It was always a given that President Joe Biden was shucking reality when he claimed his massive partisan spending plan could be implemented for zero additional costs, but that wasn’t the only whopper Biden has been pushing.
His oft repeated and wholly fanciful promise that anyone making less than $400,000 a year would never see a tax increase has gone completely up in smoke.
The current version of Biden’s misleadingly-entitled “Build Back Better” proposal includes steep tax increases on a whole assortment of tobacco products, most of which are almost assuredly used by the very folks Biden promised would never see a tax increase, reported the Tax Foundation:
Biden’s tobacco tax would, “raise the almost $100 billion by doubling rates on cigarettes and increasing rates on all other tobacco and nicotine products to achieve parity with the new rate on cigarettes. Doubling the cigarette tax rate yields a high rate, but tax parity across all products results in increases on other tobacco products that are significantly higher.
The rate on chewing tobacco increases more than 2,000 percent, and the rates on pipe tobacco and snuff over 1,600 percent each. Vapor products, which have not been taxed at the federal level thus far, would be taxed at a rate of $100.66 per 1,810 mg of nicotine. That equals a federal tax on a regular pod-based product of roughly $2.25 per pod—more than the new federal $2.01 rate on a pack of cigarettes).
The proposed tobacco tax doesn’t include an exemption for people making less than $400K a year. In fact, just the opposite is true, with lower income taxpayers bearing the heaviest hit.
“As a source of general fund revenue, the tax is exceedingly regressive,” noted the Tax Foundation. “The vast majority of smokers have lower incomes, and tobacco is one of the few goods that have an inverse relationship with income in that consumption increases as income decreases.”

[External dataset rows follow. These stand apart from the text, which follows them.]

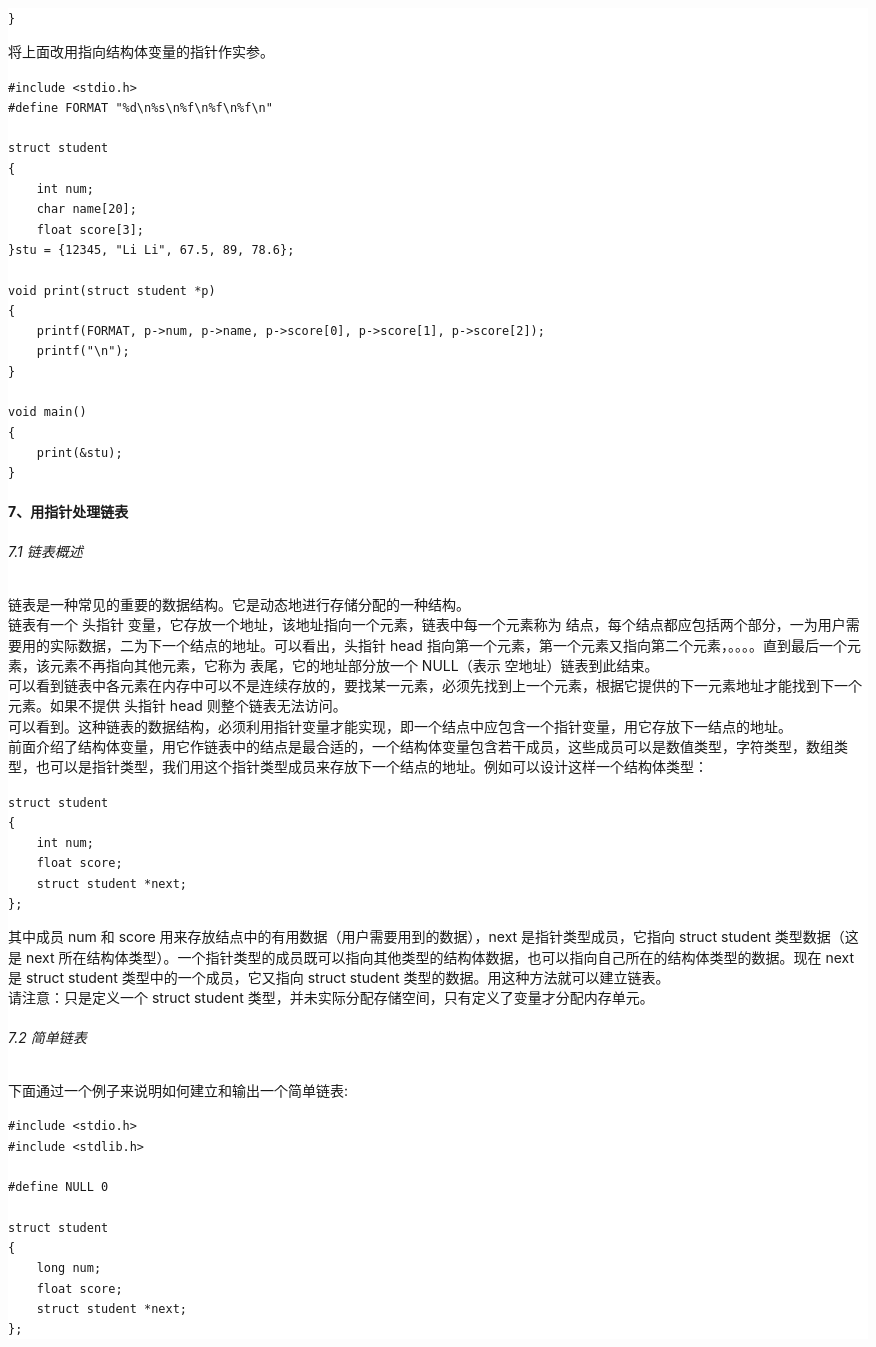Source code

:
 ```
}
```
将上面改用指向结构体变量的指针作实参。
```
#include <stdio.h>
#define FORMAT "%d\n%s\n%f\n%f\n%f\n"

struct student
{
    int num;
    char name[20];
    float score[3];
}stu = {12345, "Li Li", 67.5, 89, 78.6};

void print(struct student *p)
{
    printf(FORMAT, p->num, p->name, p->score[0], p->score[1], p->score[2]);
    printf("\n");
}

void main()
{
    print(&stu);
}
```


#### 7、用指针处理链表

###### 7.1 链表概述
链表是一种常见的重要的数据结构。它是动态地进行存储分配的一种结构。  
链表有一个 头指针 变量，它存放一个地址，该地址指向一个元素，链表中每一个元素称为 结点，每个结点都应包括两个部分，一为用户需要用的实际数据，二为下一个结点的地址。可以看出，头指针 head 指向第一个元素，第一个元素又指向第二个元素，。。。。直到最后一个元素，该元素不再指向其他元素，它称为 表尾，它的地址部分放一个 NULL（表示 空地址）链表到此结束。  
可以看到链表中各元素在内存中可以不是连续存放的，要找某一元素，必须先找到上一个元素，根据它提供的下一元素地址才能找到下一个元素。如果不提供 头指针 head 则整个链表无法访问。  
可以看到。这种链表的数据结构，必须利用指针变量才能实现，即一个结点中应包含一个指针变量，用它存放下一结点的地址。  
前面介绍了结构体变量，用它作链表中的结点是最合适的，一个结构体变量包含若干成员，这些成员可以是数值类型，字符类型，数组类型，也可以是指针类型，我们用这个指针类型成员来存放下一个结点的地址。例如可以设计这样一个结构体类型：  
```
struct student
{
    int num;
    float score;
    struct student *next;
};
```
其中成员 num 和 score 用来存放结点中的有用数据（用户需要用到的数据），next 是指针类型成员，它指向 struct student 类型数据（这是 next 所在结构体类型）。一个指针类型的成员既可以指向其他类型的结构体数据，也可以指向自己所在的结构体类型的数据。现在 next 是 struct student 类型中的一个成员，它又指向 struct student 类型的数据。用这种方法就可以建立链表。  
请注意：只是定义一个 struct student 类型，并未实际分配存储空间，只有定义了变量才分配内存单元。  


###### 7.2 简单链表
下面通过一个例子来说明如何建立和输出一个简单链表:
```
#include <stdio.h>
#include <stdlib.h>
 
#define NULL 0
 
struct student
{
    long num;
    float score;
    struct student *next;
};
```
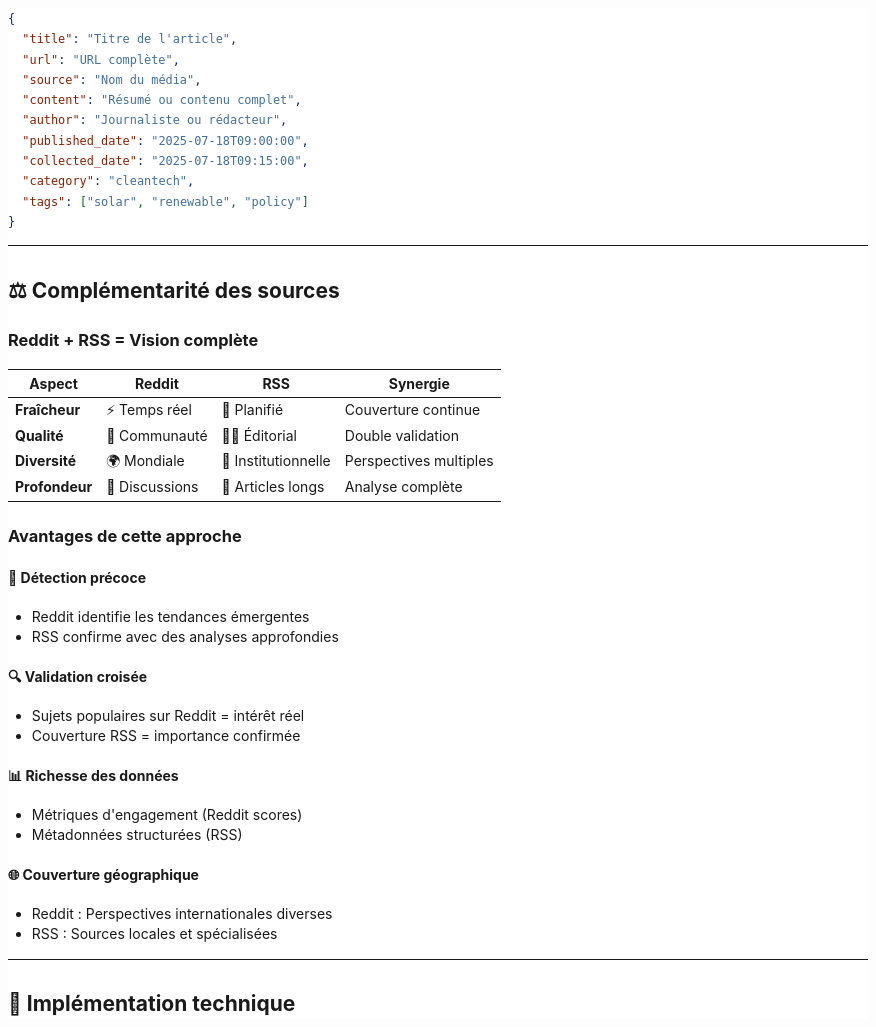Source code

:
 ```json
{
  "title": "Titre de l'article",
  "url": "URL complète",
  "source": "Nom du média",
  "content": "Résumé ou contenu complet",
  "author": "Journaliste ou rédacteur",
  "published_date": "2025-07-18T09:00:00",
  "collected_date": "2025-07-18T09:15:00",
  "category": "cleantech",
  "tags": ["solar", "renewable", "policy"]
}
```

---

## ⚖️ Complémentarité des sources

### Reddit + RSS = Vision complète

| Aspect | Reddit | RSS | Synergie |
|--------|--------|-----|----------|
| **Fraîcheur** | ⚡ Temps réel | 📅 Planifié | Couverture continue |
| **Qualité** | 👥 Communauté | 👨‍💼 Éditorial | Double validation |
| **Diversité** | 🌍 Mondiale | 🏢 Institutionnelle | Perspectives multiples |
| **Profondeur** | 💬 Discussions | 📄 Articles longs | Analyse complète |

### Avantages de cette approche

#### 🎯 **Détection précoce**
- Reddit identifie les tendances émergentes
- RSS confirme avec des analyses approfondies

#### 🔍 **Validation croisée**
- Sujets populaires sur Reddit = intérêt réel
- Couverture RSS = importance confirmée

#### 📊 **Richesse des données**
- Métriques d'engagement (Reddit scores)
- Métadonnées structurées (RSS)

#### 🌐 **Couverture géographique**
- Reddit : Perspectives internationales diverses
- RSS : Sources locales et spécialisées

---

## 🔧 Implémentation technique
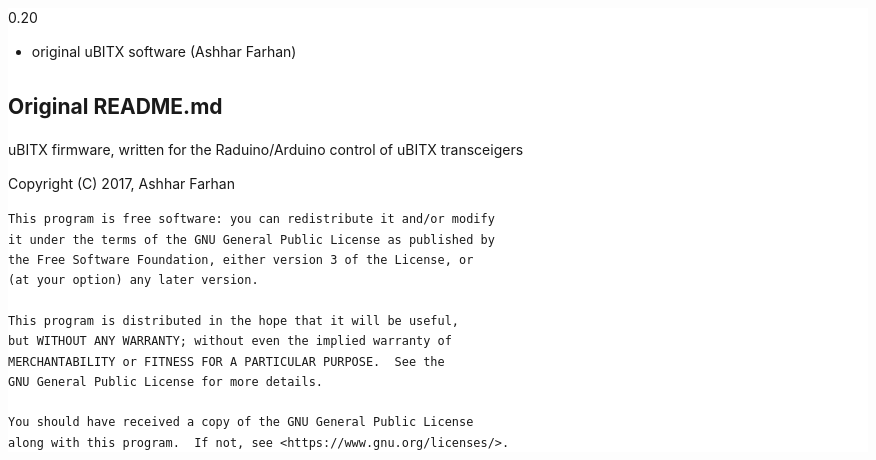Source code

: 0.20 

- original uBITX software (Ashhar Farhan)

## Original README.md

uBITX firmware, written for the Raduino/Arduino control of uBITX transceigers

Copyright (C) 2017,  Ashhar Farhan

```
This program is free software: you can redistribute it and/or modify
it under the terms of the GNU General Public License as published by
the Free Software Foundation, either version 3 of the License, or
(at your option) any later version.

This program is distributed in the hope that it will be useful,
but WITHOUT ANY WARRANTY; without even the implied warranty of
MERCHANTABILITY or FITNESS FOR A PARTICULAR PURPOSE.  See the
GNU General Public License for more details.

You should have received a copy of the GNU General Public License
along with this program.  If not, see <https://www.gnu.org/licenses/>.
```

And it’s not just lower income earners that Biden is targeting with his tobacco tax, according to National Review:
“Doubling the cigarette tax is a tax that disproportionately effects the least educated and poorest Americans and will also disproportionately hit gays and lesbians, those on Medicaid, and the uninsured.”
The misguided proposal is almost certain to also hit any businesses, or workers, with ties to tobacco, a fact not missed by Kentucky Gov. Andy Beshear, a Democrat, who said the tax would “devastate” farmers in his state and put “at risk hundreds of well-paying union jobs in our communities.”
“Based on information I have seen, Kentucky tobacco farmers and businesses stand to forfeit an estimated $51 million in lost revenue under the proposal,” Beshear wrote. “The total estimated negative economic impact in the commonwealth could reach as high as $65 million, including 295 fewer jobs, $11. 6 million in lost wages and $28.8 million less in state and local revenue.”
In other words, just another reckless tax-and-spend scheme cooked up by Biden and his so-called progressive cronies.